Em seu cenário, a inflação em 2007 ficará acima dos 2,9% esperados para este ano, mas ainda confortavelmente abaixo do centro da meta, de 4,5%. Prates projeta um IPCA de 4% para o ano que vem, o que permitirá ao BC continuar a reduzir os juros. A Selic, atualmente em 14,25%, deve terminar 2006 em 13,5% e 2007 em 12%, acredita.

Camargo também tem uma visão positiva para a inflação, estimando um IPCA de 4,1% em 2007. Além de esperar um câmbio valorizado - a Tendências aposta em R$ 2,15 no fim deste ano e R$ 2,13 no fim do ano que vem -, ele lembra que o crescimento da demanda não deverá provocar pressões inflacionárias relevantes. Para Camargo, o PIB cresce 3,3% em 2006 e 3,2% em 2007.

A exemplo do que ocorre neste ano, as exportações vão crescer menos que as importações, fazendo com o que a contribuição do setor externo para a expansão do PIB seja negativa. A estimativa dos analistas é de que isso vai "roubar" um ponto percentual do crescimento em 2006. Prates avalia que deve ocorrer algo da mesma magnitude no ano que vem. "Não vejo motivos para o agravamento dessa tendência", afirma ele, lembrando que prevê uma desvalorização suave do câmbio ao longo de 2007, o que vai estimular, em alguma medida, as exportações.

Prates espera um crescimento de 4% do PIB no ano que vem, mas explica que isso se deve à expectativa de uma "herança estatística" (o carry over, em economês) mais significativa que a expansão deste ano deixará para 2007. Neste ano, a "herança estatística recebida" de 2005 foi de apenas 0,5 ponto percentual. Isso o que significa que, se a economia não crescesse nada em relação ao patamar do fim de 2005, o avanço do PIB seria de apenas 0,5%. Prates avalia que o carry over será bem maior no ano que vem. A maior parte dos analistas aposta num crescimento na casa de 3% a 3,5% em 2007, com a atividade puxada pelo consumo das famílias e o investimento.

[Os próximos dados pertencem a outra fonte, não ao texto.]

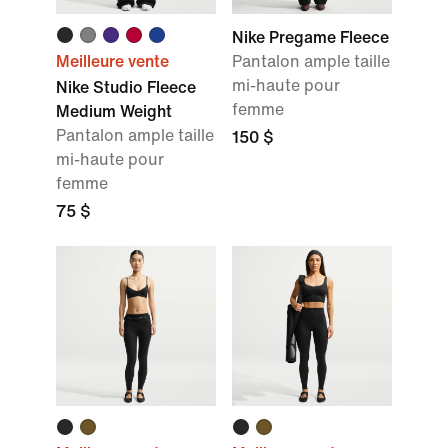
Nike Pregame Fleece
Meilleure vente
Pantalon ample taille
mi-haute pour
Nike Studio Fleece
femme
Medium Weight
Pantalon ample taille
150 $
mi-haute pour
femme
75 $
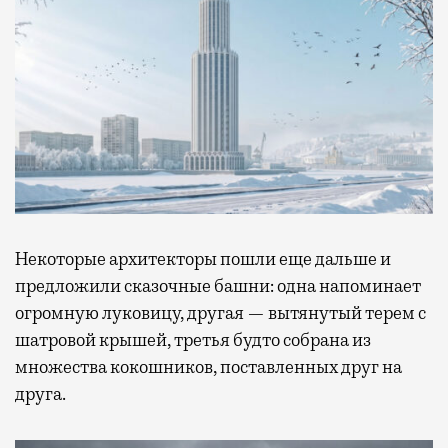
Некоторые архитекторы пошли еще дальше и
предложили сказочные башни: одна напоминает
огромную луковицу, другая — вытянутый терем с
шатровой крышей, третья будто собрана из
множества кокошников, поставленных друг на
друга.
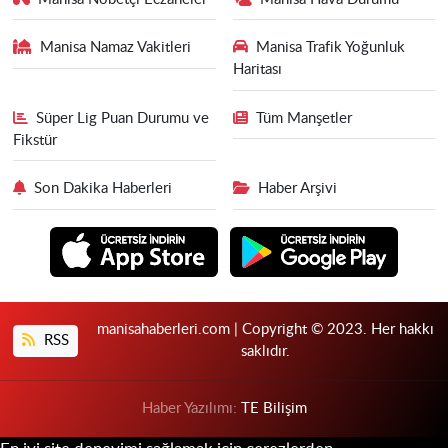
Manisa Namaz Vakitleri
Manisa Trafik Yoğunluk
Haritası
Süper Lig Puan Durumu ve
Tüm Manşetler
Fikstür
Son Dakika Haberleri
Haber Arşivi
manisahaberleri.com | Copyright © 2023. Her hakkı
RSS
saklıdır.
Haber Yazılımı:
TE Bilişim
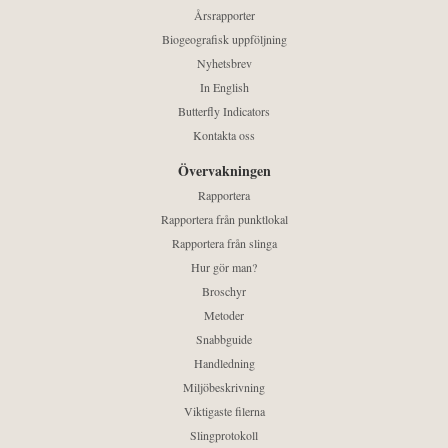
Årsrapporter
Biogeografisk uppföljning
Nyhetsbrev
In English
Butterfly Indicators
Kontakta oss
Övervakningen
Rapportera
Rapportera från punktlokal
Rapportera från slinga
Hur gör man?
Broschyr
Metoder
Snabbguide
Handledning
Miljöbeskrivning
Viktigaste filerna
Slingprotokoll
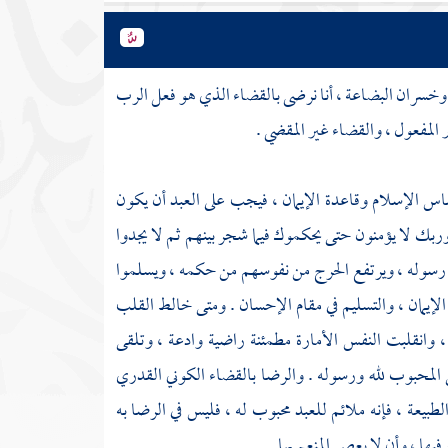
 وخسران البضاعة ، أنا نرضى بالقضاء الذي هو فعل الرب
المفعول ، والقضاء غير المقضي .
س الإسلام وقاعدة الإيمان ، فيجب على العبد أن يكون
ربك لا يؤمنون حتى يحكموك فيما شجر بينهم ثم لا يجدوا
 رسوله ، ويرتفع الحرج من نفوسهم من حكمه ، ويسلموا
الإيمان ، والتسليم في مقام الإحسان . ومتى خالط القلب
 وانقلبت النفس الأمارة مطمئنة راضية وادعة ، وتلقى
المحبوب لله ورسوله . والرضا بالقضاء الكوني القدري
لطبيعة ، فإنه ملائم للعبد محبوب له ، فليس في الرضا به
ها ، وأن لا يعصي المنعم بها .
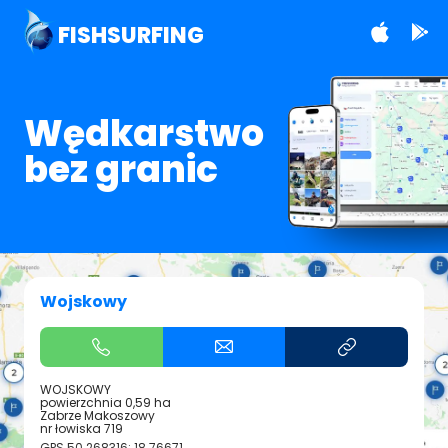
FISHSURFING
Wędkarstwo
bez granic
Wojskowy
WOJSKOWY
powierzchnia 0,59 ha
Zabrze Makoszowy
nr łowiska 719
GPS
50.268316; 18.76671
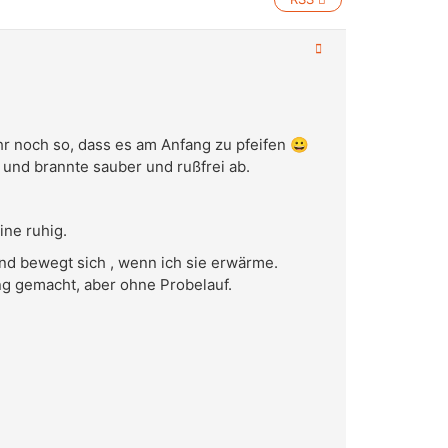
r noch so, dass es am Anfang zu pfeifen 😀
 und brannte sauber und rußfrei ab.
ine ruhig.
und bewegt sich , wenn ich sie erwärme.
g gemacht, aber ohne Probelauf.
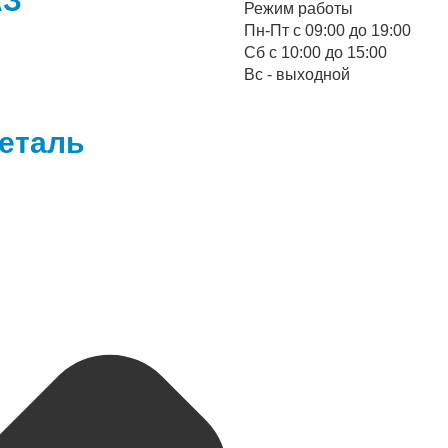
Режим работы
Пн-Пт с 09:00 до 19:00
Cб с 10:00 до 15:00
Вс - выходной
еталь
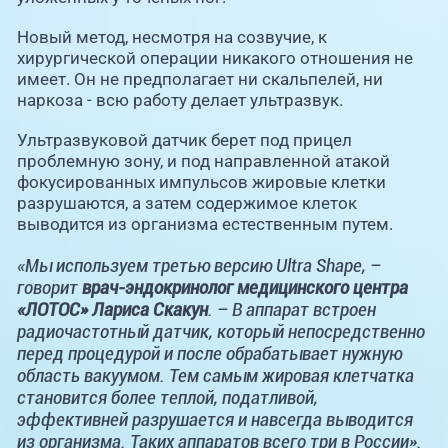
Новый метод, несмотря на созвучие, к
хирургической операции никакого отношения не
имеет. Он не предполагает ни скальпелей, ни
наркоза - всю работу делает ультразвук.
Ультразвуковой датчик берет под прицел
проблемную зону, и под направленной атакой
фокусированных импульсов жировые клетки
разрушаются, а затем содержимое клеток
выводится из организма естественным путем.
«Мы используем третью версию Ultra Shape, –
говорит
врач-эндокринолог медицинского центра
«ЛОТОС» Лариса Скакун
. – В аппарат встроен
радиочастотный датчик, который непосредственно
перед процедурой и после обрабатывает нужную
область вакуумом. Тем самым жировая клетчатка
становится более теплой, податливой,
эффективней разрушается и навсегда выводится
из организма. Таких аппаратов всего три в России».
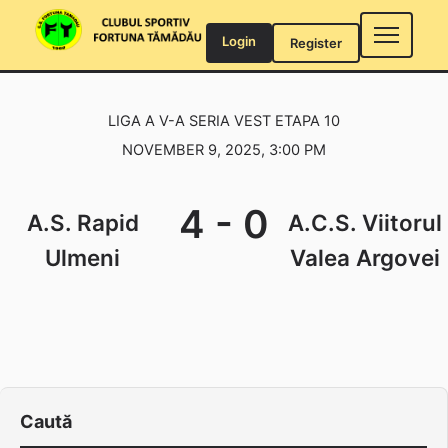
Skip
to
Login
Register
content
LIGA A V-A SERIA VEST ETAPA 10
NOVEMBER 9, 2025, 3:00 PM
4
-
0
A.S. Rapid
A.C.S. Viitorul
Ulmeni
Valea Argovei
Caută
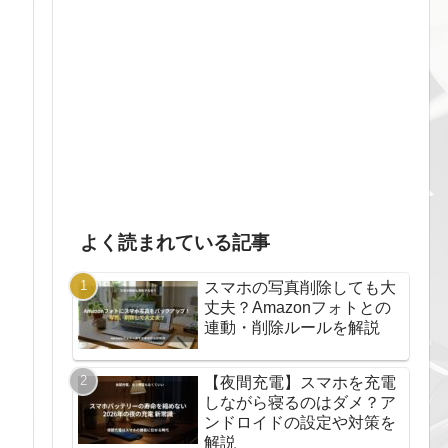
よく読まれている記事
スマホの写真削除しても大
丈夫？Amazonフォトとの
連動・削除ルールを解説
【夜間充電】スマホを充電
しながら寝るのはダメ？ア
ンドロイドの設定や対策を
解説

Se o cenário róseo do FMI não se concretizar, a boa notícia é que a economia brasileira está bem mais preparada para enfrentar sobressaltos internacionais do que em 2002, como nota Scher. Ele lembra que o país tem superávit em conta corrente e reservas que superam US$ 70 bilhões, combinação que deixa o país bem mais blindado a uma eventual piora do cenário externo. Outra vantagem é que a parcela cambial da dívida doméstica não existe mais, como ressalta o economista-sênior para a América Latina do Dresdner Kleinwort, Nuno Camara. Com isso, se o câmbio se desvalorizar devido a uma piora no quadro internacional, não haverá uma disparada da dívida pública, como ocorria em 2002, diz.